My newly eight-year-old is enthusiastic about many things but has always been a little standoffish with her affinity for math, probably because, I think, she perceives it as my 'thing'. So, it's been nice to be able to truly enjoy a math game together.  (It's been a while -- we were heavy into UNO a couple years back which was super fun.)  It's clear my kid is on her way to a happy relationship with operations, but there's something even more interesting developing...

I had always thought my girl was not what I would call 'systematic' or 'precise'.  I know for sure she is prone to intuitive leaps of connection or understanding and lots of messy tinkering, none of it looking either precise or systematic to my eyes.

As I've been drafting and revising this post I've realized that maybe she has been those things, I just haven't been able to see it.  And, as we've been playing the dice game I've watched her systematically running through different combinations of the six-sided dice (by moving the dice physically to different positions) and  reasoning to herself out loud as she thinks through the different ways to use the hand she's rolled.

I guess I always thought that precision in mathematical problem solving looked, well, neat and orderly and on paper.

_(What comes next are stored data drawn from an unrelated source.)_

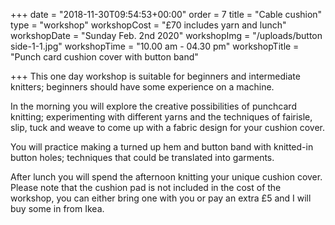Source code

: +++
date = "2018-11-30T09:54:53+00:00"
order = 7
title = "Cable cushion"
type = "workshop"
workshopCost = "£70 includes yarn and lunch"
workshopDate = "Sunday Feb. 2nd 2020"
workshopImg = "/uploads/button side-1-1.jpg"
workshopTime = "10.00 am - 04.30 pm"
workshopTitle = "Punch card cushion cover with button band"

+++
This one day workshop is suitable for beginners and intermediate knitters; beginners should have some experience on a machine.

In the morning you will explore the creative possibilities of punchcard knitting; experimenting with different yarns and the techniques of fairisle, slip, tuck and weave to come up with a fabric design for your cushion cover.

You will practice making a turned up hem and button band with knitted-in button holes; techniques that could be translated into garments.

After lunch you will spend the afternoon knitting your unique cushion cover. Please note that the cushion pad is not included in the cost of the workshop, you can either bring one with you or pay an extra £5 and I will buy some in from Ikea.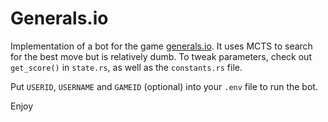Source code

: # Generals.io

Implementation of a bot for the game [generals.io](https://generals.io/). It uses MCTS to search for the best move but is relatively dumb.
To tweak parameters, check out `get_score()` in `state.rs`, as well as the `constants.rs` file.

Put `USERID`, `USERNAME` and `GAMEID` (optional) into your `.env` file to run the bot.

Enjoy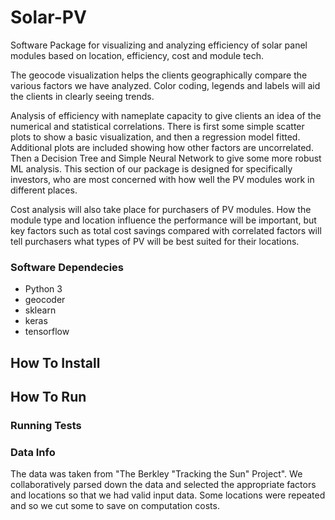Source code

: # Solar-PV
Software Package for visualizing and analyzing efficiency of solar panel modules based on location, efficiency, cost and module tech.

The geocode visualization helps the clients geographically compare the various factors we have analyzed. Color coding, legends and labels will aid the clients in clearly seeing trends. 

Analysis of efficiency with nameplate capacity to give clients an idea of the numerical and statistical correlations. There is first some simple scatter plots to show a basic visualization, and then a regression model fitted. Additional plots are included showing how other factors are uncorrelated. Then a Decision Tree and Simple Neural Network to give some more robust ML analysis. This section of our package is designed for specifically investors, who are most concerned with how well the PV modules work in different places. 

Cost analysis will also take place for purchasers of PV modules. How the module type and location influence the performance will be important, but key factors such as total cost savings compared with correlated factors will tell purchasers what types of PV will be best suited for their locations. 

### Software Dependecies
- Python 3
- geocoder
- sklearn
- keras
- tensorflow



## How To Install





## How To Run



### Running Tests



### Data Info
The data was taken from "The Berkley "Tracking the Sun" Project". We collaboratively parsed down the data and selected the appropriate factors and locations so that we had valid input data. Some locations were repeated and so we cut some to save on computation costs. 

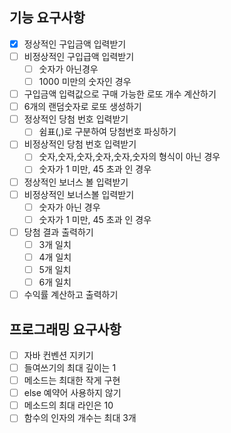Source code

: ## 기능 요구사항

- [x] 정상적인 구입금액 입력받기
- [ ] 비정상적인 구입급액 입력받기
    - [ ] 숫자가 아닌경우
    - [ ] 1000 미만의 숫자인 경우
- [ ] 구입금액 입력값으로 구매 가능한 로또 개수 계산하기
- [ ] 6개의 랜덤숫자로 로또 생성하기
- [ ] 정상적인 당첨 번호 입력받기
    - [ ] 쉼표(,)로 구분하여 당첨번호 파싱하기
- [ ] 비정상적인 당첨 번호 입력받기
    - [ ] 숫자,숫자,숫자,숫자,숫자,숫자의 형식이 아닌 경우
    - [ ] 숫자가 1 미만, 45 초과 인 경우
- [ ] 정상적인 보너스 볼 입력받기
- [ ] 비정상적인 보너스볼 입력받기
    - [ ] 숫자가 아닌 경우
    - [ ] 숫자가 1 미만, 45 초과 인 경우
- [ ] 당첨 결과 출력하기
    - [ ] 3개 일치
    - [ ] 4개 일치
    - [ ] 5개 일치
    - [ ] 6개 일치
- [ ] 수익률 계산하고 출력하기

## 프로그래밍 요구사항

- [ ] 자바 컨벤션 지키기
- [ ] 들여쓰기의 최대 깊이는 1
- [ ] 메소드는 최대한 작게 구현
- [ ] else 예약어 사용하지 않기
- [ ] 메소드의 최대 라인은 10
- [ ] 함수의 인자의 개수는 최대 3개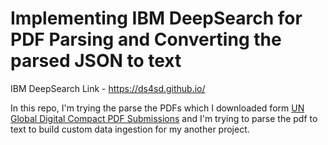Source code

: # Implementing IBM DeepSearch for PDF Parsing and Converting the parsed JSON to text

IBM DeepSearch Link - https://ds4sd.github.io/

In this repo, I'm trying the parse the PDFs which I downloaded form [UN Global Digital Compact PDF Submissions](https://www.un.org/techenvoy/global-digital-compact) and I'm trying to parse the pdf to text to build custom data ingestion for my another project.
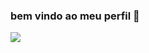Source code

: ### bem vindo ao meu perfil 👋


![](https://media.tenor.com/ORCV2GIFF3EAAAAd/deanwinchester-supernatural.gif)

Anyhow, I am not (too) ashamed to admit that I was wrong. I think she's been precise and systematic in her own way for a while now. In retrospect, I realize I've heard this kind of  'talking herself through' a series of moves or ideas before. Systematically. In math and in many other contexts. For years. In a messy, verbal, highly enthusiastic way.

Okay, so I'm a slow learner I guess, but pretty open minded all the same. I think it's worth considering that there must be a difference in the way children and adults go about their reasoning. Or, at the very least, that I have a deeply ingrained image of 'what it looks like to do math'. I'm going to keep thinking about all this. If you have any observations or resources to share on this subject, I'd be tickled pink.

In the end, I'm super impressed that not only is she beating the pants off me but she has also created her own strategy for combining operations to reach a target number.  And it's all her.  The only thing I did was bring out the dice.